A document is usually thought of as its contents: the words on the page, the figures in the table, the image in the frame. But a document produced and shared in the ordinary modern way carries more than its visible contents. Beneath the text sits a layer of information about the document itself, recorded automatically, and that layer can be as identifying as anything on the page.
This attached information varies by the kind of file, but the pattern is familiar. A document may carry the name under which a piece of software was registered, the identity of the account that created or last edited it, the dates of its making and revision, and sometimes the device or location involved. A photograph may carry the settings of the camera and, in some cases, the place it was taken. None of this is part of the visible content, and most people who create such files are not thinking about it.

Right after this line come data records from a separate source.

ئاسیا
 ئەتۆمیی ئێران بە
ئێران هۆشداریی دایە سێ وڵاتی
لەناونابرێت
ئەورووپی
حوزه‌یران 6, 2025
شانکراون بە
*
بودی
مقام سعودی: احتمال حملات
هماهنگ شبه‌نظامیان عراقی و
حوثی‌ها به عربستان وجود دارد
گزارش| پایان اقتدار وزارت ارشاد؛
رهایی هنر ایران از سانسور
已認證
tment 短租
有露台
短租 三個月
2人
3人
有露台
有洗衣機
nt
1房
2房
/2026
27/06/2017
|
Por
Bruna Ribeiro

The consequence is that a document can disclose its own origin. A file shared on the understanding that it is anonymous, or that it came from one source rather than another, may quietly contradict that understanding through the information attached beneath it. The text says one thing; the layer beneath it says who made it, and when, and with what.
This matters in two directions. It means that documents a person sends out may be carrying more than the person intends, identifying them or their circumstances to a recipient who thinks to look. And it means that documents a person receives can be examined in the same way, which is a capability worth knowing exists, whether one is the sender or the subject.
The information is not malicious and not hidden in any sinister sense. It is recorded for practical reasons, to help software manage files, and it is simply not displayed. But not displayed is not the same as not present, and a person careful about their exposure should know that the documents passing through their hands are rarely as silent about their origins as they appear.
The practical discipline is modest. It is to be aware that files carry this layer, to understand which kinds carry what, and to attend to it before a document leaves one's control, particularly a document whose value depends on discretion about where it came from. A document is a more talkative object than it looks, and the part that talks most plainly is the part one cannot see.